A nurse is assessing a postpartum client for signs of hemorrhage by evaluating the degree of perineal pad saturation. What other parameter can the nurse use to estimate blood loss in a postpartum client? 1. Odor of the lochia 2. Color of the lochia 3. Presence of small clots on the pad 4. Time elapsed between pad changes
4. Time elapsed between pad changes Hemorrhage may occur after the third stage of labor or during the first 24 postpartum hours; hemorrhage is defined as a blood loss in excess of 500 mL. The best estimation of blood loss takes into consideration a combination of factors, including degree of saturation of perineal pads and frequency of pad changes. The nurse must also assess whether there is pooling of blood under the buttocks. Odor will reflect the possible complication of infection, not hemorrhage. The color of vaginal discharge at this time will not indicate hemorrhage. The color of the lochia during the first postpartum day is expected to be red (rubra). The presence of clots is common and is not an indicator of the amount of blood loss.

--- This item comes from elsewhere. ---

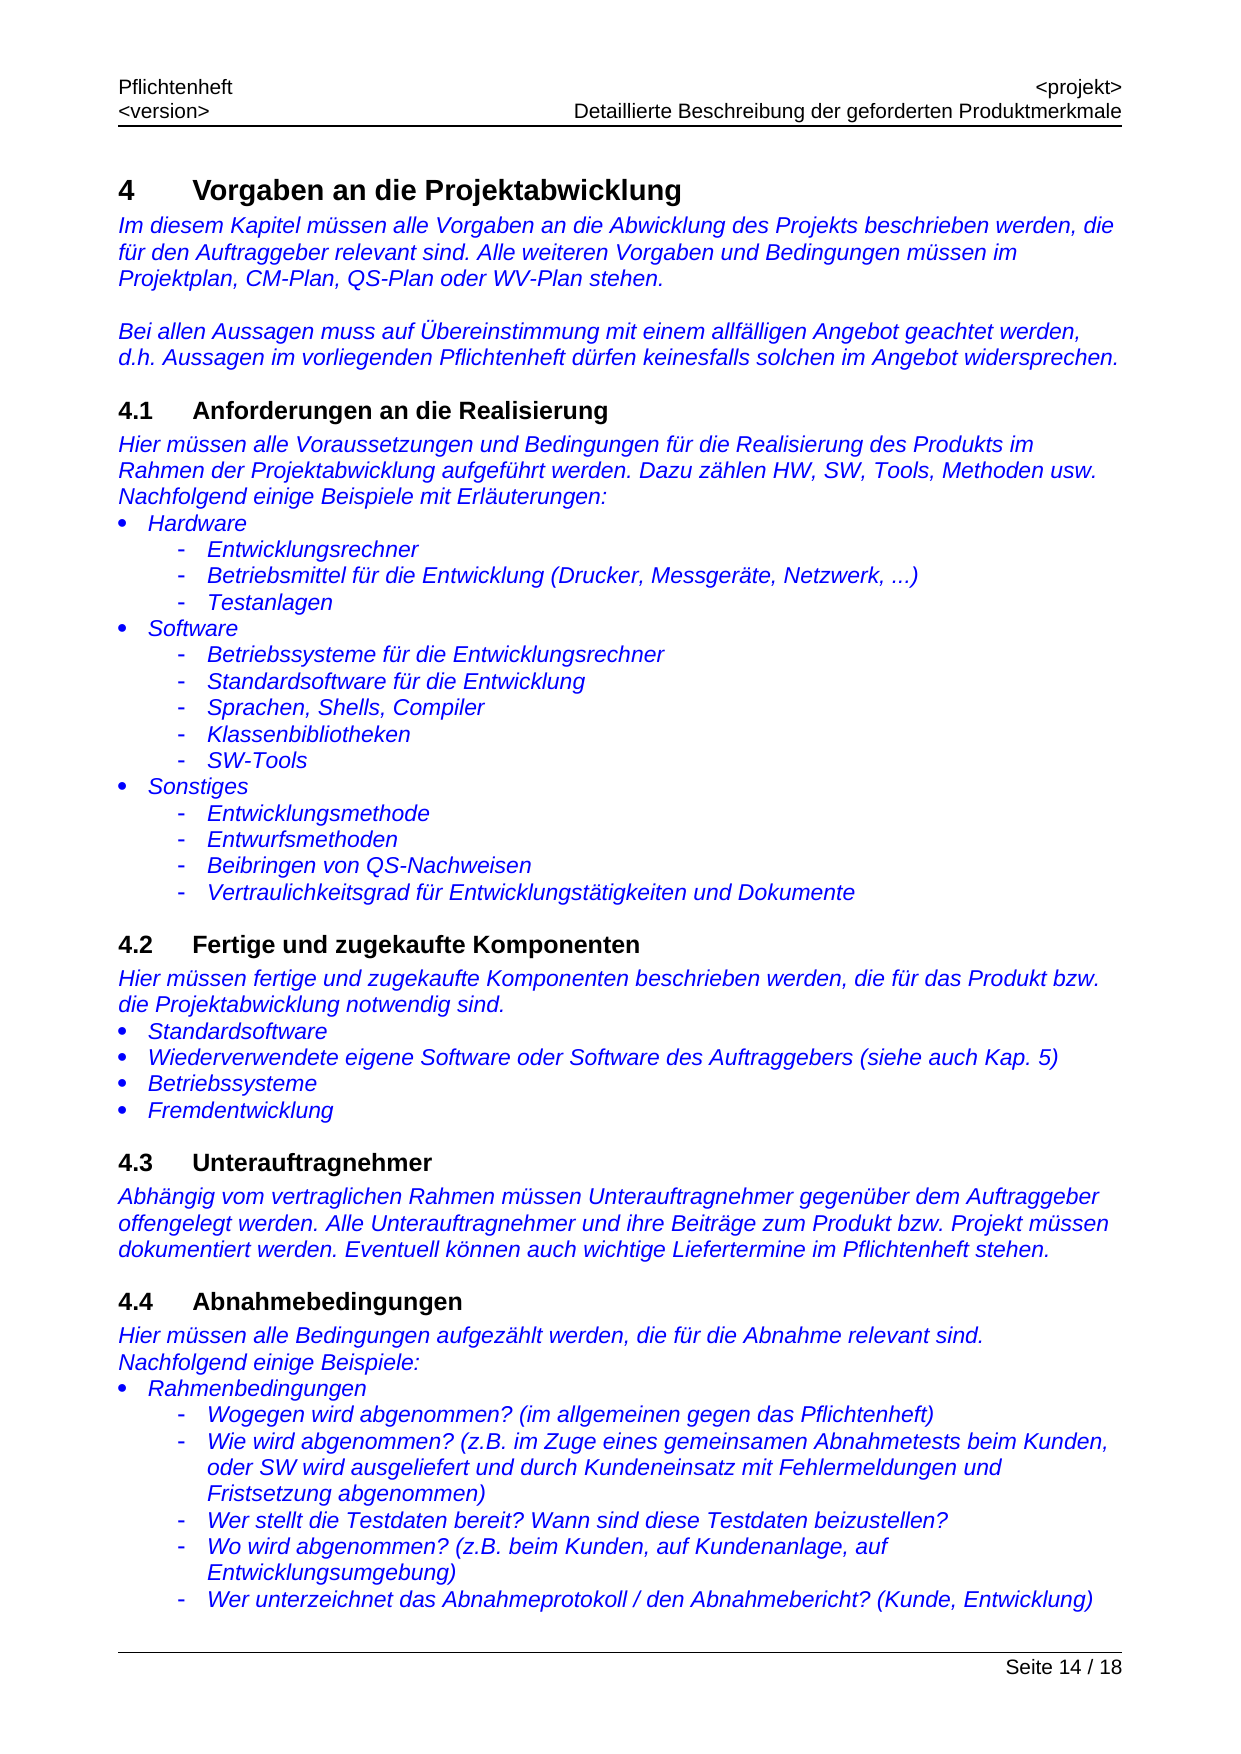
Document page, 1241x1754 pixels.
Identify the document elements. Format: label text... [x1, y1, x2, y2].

A client's membranes rupture during labor, and the amniotic fluid is meconium stained. Which heart rate pattern indicates that the fetus's status is nonreassuring? 1. Early decelerations with average variability 2. Changes in baseline variability from 5 to 10 beats/min 3. Increases in fetal heart rate from 135 to 150 beats/min with fetal activity 4. Variable decelerations that last 60 seconds, then return to baseline tachycardia
4. Variable decelerations that last 60 seconds, then return to baseline tachycardia Variable decelerations indicate cord compression; they should return to baseline. Tachycardia indicates fetal hypoxia, maternal fever, infection, or some other factor that is stressing the fetus. Early decelerations and changes in baseline variability are both expected, benign findings. Increases in fetal heart rate with fetal movement are an expected finding.